Because of the one-dimensional confinement of electron momentum in narrow semiconductor wires, spin relaxation is suppressed irrespective of the presence of spin-orbit (SO) interaction. In quantum transport, weak localization corrections to conductivity are reflected as suppressed spin relaxation, which makes quantification of the SO strength difficult because quantum correction theory requires weak antilocalization when evaluating SO coefficients. Narrow wires with strong SO interaction are potential platform for Majorana particles and parafermions for topological electronics and quantum computation, so revealing the SO strength in semiconductor wire structures is beneficial.

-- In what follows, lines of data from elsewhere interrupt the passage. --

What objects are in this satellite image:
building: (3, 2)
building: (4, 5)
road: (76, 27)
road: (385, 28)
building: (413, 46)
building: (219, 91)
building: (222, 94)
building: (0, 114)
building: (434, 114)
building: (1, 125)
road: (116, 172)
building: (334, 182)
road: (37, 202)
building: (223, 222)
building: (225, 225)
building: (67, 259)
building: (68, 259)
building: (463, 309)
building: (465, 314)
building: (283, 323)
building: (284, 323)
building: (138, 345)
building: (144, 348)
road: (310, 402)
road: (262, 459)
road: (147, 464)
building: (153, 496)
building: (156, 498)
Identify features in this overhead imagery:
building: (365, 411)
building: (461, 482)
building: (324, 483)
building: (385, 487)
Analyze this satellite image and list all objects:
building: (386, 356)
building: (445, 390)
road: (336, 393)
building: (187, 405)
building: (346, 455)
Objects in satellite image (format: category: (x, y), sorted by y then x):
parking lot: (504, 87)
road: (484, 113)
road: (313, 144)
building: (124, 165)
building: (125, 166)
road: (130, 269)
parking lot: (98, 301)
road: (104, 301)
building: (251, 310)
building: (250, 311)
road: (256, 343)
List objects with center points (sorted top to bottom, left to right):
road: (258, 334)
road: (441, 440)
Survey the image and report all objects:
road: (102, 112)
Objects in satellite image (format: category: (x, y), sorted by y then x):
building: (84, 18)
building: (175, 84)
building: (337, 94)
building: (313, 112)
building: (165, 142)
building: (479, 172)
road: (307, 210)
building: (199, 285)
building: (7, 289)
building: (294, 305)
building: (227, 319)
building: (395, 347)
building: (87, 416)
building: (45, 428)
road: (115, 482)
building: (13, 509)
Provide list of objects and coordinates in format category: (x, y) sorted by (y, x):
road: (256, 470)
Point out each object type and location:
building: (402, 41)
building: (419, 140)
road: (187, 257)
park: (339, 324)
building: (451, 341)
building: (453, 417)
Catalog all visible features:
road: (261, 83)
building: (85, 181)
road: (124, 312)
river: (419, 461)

Herein, we present quantification of the full SO coefficient under weak localization in InGaAs-based narrow wires. Using anisotropic weak localization observed under an in-plane external magnetic field with various orientations, one can ascertain the relative ratio between Rashba ($\ensuremath{\alpha}$) and linear Dresselhaus (${\ensuremath{\beta}}_{1}$) SO coefficients with no fitting. Furthermore, we find that widely tuning the potential profile of the quantum well through the top gate can expose a Rashba-predominant region in magnetoconductance, where the $\ensuremath{\alpha}$ value can be extracted reliably from two-dimensional quantum correction theory. Finally, we quantify the full SO coefficients including Rashba, linear Dresselhaus, and cubic Dresselhaus terms in the wire.